The research arc I described in the first half of this post is a product of centuries of epistemic engineering. Each signal exists because a previous failure mode was identified and a corrective was designed. Benchmarks corrected for subjective evaluation. Ablations corrected for confounded contributions. Replication corrected for irreproducible results. Peer review corrected for unchecked claims.
But each corrective was designed for a world where the primary failure mode was human error — sloppiness, bias, self-deception, occasional fraud. The failure mode of the AI age is different: it's systematic proxy optimization at superhuman speed. The correctives aren't calibrated for this. A peer reviewer who spends eight hours on a paper cannot detect that the ablations were generated by an automated system that searched over 10,000 component combinations and reported only the ones that told a clean story. An evaluation server cannot detect that a model's high benchmark score reflects exploitation of annotation artifacts rather than visual understanding.
The Challenge
There is, I think, little reason to favor these tools and modes of thinking in themselves. They have no intrinsic epistemic authority. Benchmarks are conventions. Metrics are value judgments. Ablations are controlled experiments only to the extent that the controls are actually controlled. Peer review is expert opinion aggregated under time pressure. Citations are popularity weighted by network effects.
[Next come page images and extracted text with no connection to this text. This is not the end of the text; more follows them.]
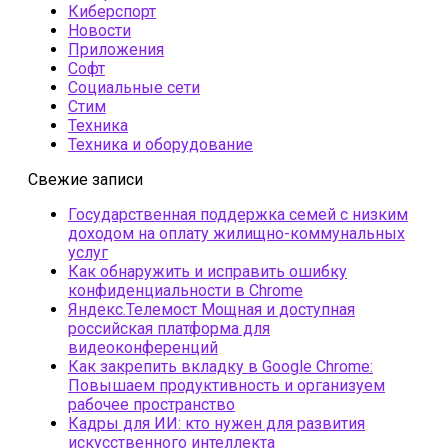
Киберспорт
Новости
Приложения
Софт
Социальные сети
Стим
Техника
Техника и оборудование
Свежие записи
Государственная поддержка семей с низким
доходом на оплату жилищно-коммунальных
услуг
Как обнаружить и исправить ошибку
конфиденциальности в Chrome
Яндекс.Телемост Мощная и доступная
российская платформа для
видеоконференций
Как закрепить вкладку в Google Chrome:
Повышаем продуктивность и организуем
рабочее пространство
Кадры для ИИ: кто нужен для развития
искусственного интеллекта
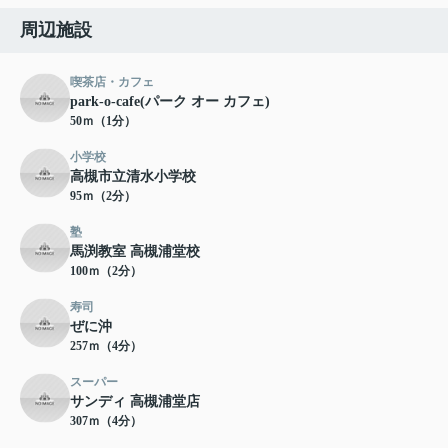
周辺施設
喫茶店・カフェ
park-o-cafe(パーク オー カフェ)
50ｍ（1分）
小学校
高槻市立清水小学校
95ｍ（2分）
塾
馬渕教室 高槻浦堂校
100ｍ（2分）
寿司
ぜに沖
257ｍ（4分）
スーパー
サンディ 高槻浦堂店
307ｍ（4分）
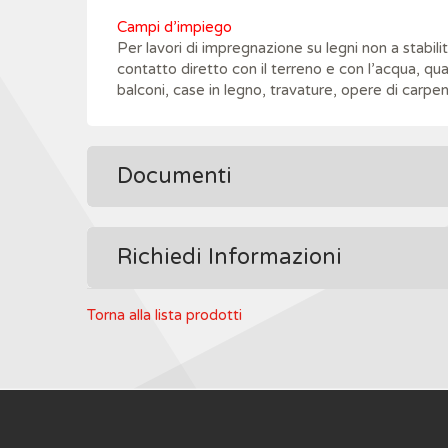
Campi d’impiego
Per lavori di impregnazione su legni non a stabil
contatto diretto con il terreno e con l’acqua, qual
balconi, case in legno, travature, opere di carpen
Documenti
Richiedi Informazioni
Torna alla lista prodotti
What made them work — what gave them their epistemic force — was the social and intellectual context in which they operated: small communities of researchers who knew each other, who shared tacit knowledge about what mattered and what didn't, who could distinguish a genuine insight from a leaderboard trick because they had spent years developing intuition about the problem. The signals were never self-sufficient. They were scaffolding for human judgment.
The question for the field — not just CV, but all of empirical science — is what happens when the scaffolding has to bear weight it was never designed for. When the volume of papers exceeds the capacity of human review. When the complexity of methods exceeds the capacity of human understanding. When the optimization pressure on every signal exceeds the robustness of the signal's design.
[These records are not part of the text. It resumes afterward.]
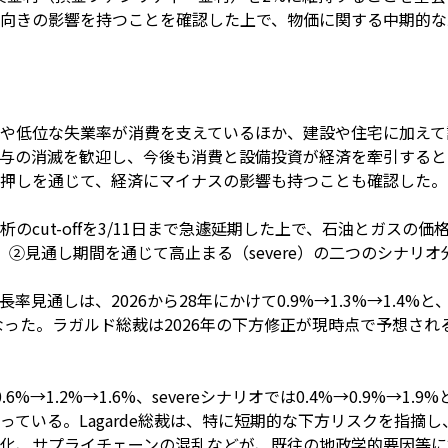
向きの影響を持つことを確認した上で、物価に関する中期的な
や低位な失業率が消費を支えているほか、建設や住宅に加えて
与の消滅を歓迎し、今後も消費と設備投資が経済を牽引すると
押しを通じて、経済にマイナスの影響も持つことも確認した。
のcut-offを3/11日まで急遽延期した上で、石油とガスの
e）、②見通し期間を通じて高止まる（severe）の二つのシナリ
見通しは、2026から28年にかけて0.9%→1.3%→1.4%と、
修正となった。ラガルド総裁は2026年の下方修正が現時点で予想
6%→1.2%→1.6%、severeシナリオでは0.4%→0.9%→1.
っている。Lagarde総裁は、特に短期的な下方リスクを指摘
化、サプライチェーンの混乱などが、既往の地政学的要因等に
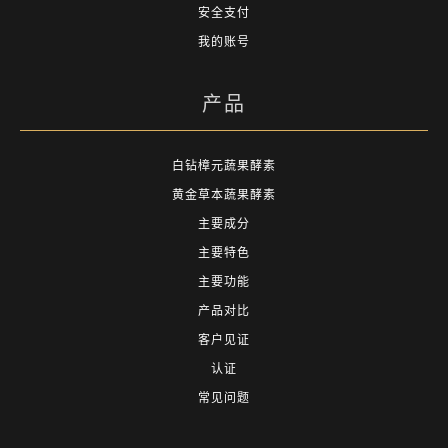
安全支付
我的账号
产品
白钻樟元蔬果酵素
黄金草本蔬果酵素
主要成分
主要特色
主要功能
产品对比
客户见证
认证
常见问题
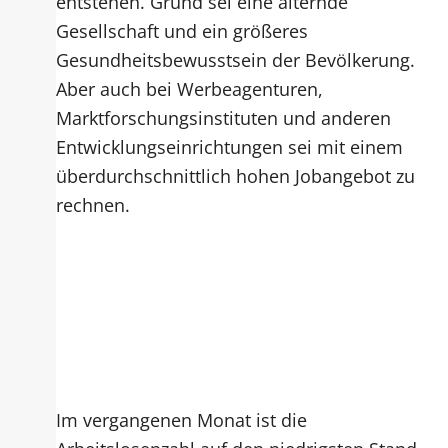
entstehen. Grund sei eine alternde
Gesellschaft und ein größeres
Gesundheitsbewusstsein der Bevölkerung.
Aber auch bei Werbeagenturen,
Marktforschungsinstituten und anderen
Entwicklungseinrichtungen sei mit einem
überdurchschnittlich hohen Jobangebot zu
rechnen.
Im vergangenen Monat ist die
I don't have an answer. I'm not sure anyone does yet. But I think the first step is to stop treating the research arc as a neutral methodology and start treating it as what it is: a historically contingent set of social and mathematical conventions that worked reasonably well under specific conditions, and whose continued adequacy under radically different conditions is an open — and genuinely important — question.
Popper told us that science progresses by falsification. Kuhn told us that falsification only works within a paradigm, and paradigms change for reasons that aren't fully rational. The AI age is telling us something neither of them anticipated: that the entire apparatus of signal, benchmark, and review can be operated — fluently, at scale — by systems that have no access to the thing the apparatus was built to find.
What that means for how we should do research is, I think, the most important methodological question of the next decade. And it's one that no benchmark can answer.
That's why I started with phenomenology rather than prescription. Before we can fix the apparatus, we have to see it clearly — not as a neutral methodology, but as a lived structure of attention, judgment, and trust that was built by and for human minds. A phenomenology of scientific research doesn't tell you what to do next. It tells you what you're actually doing now, which turns out to be the harder and more necessary question.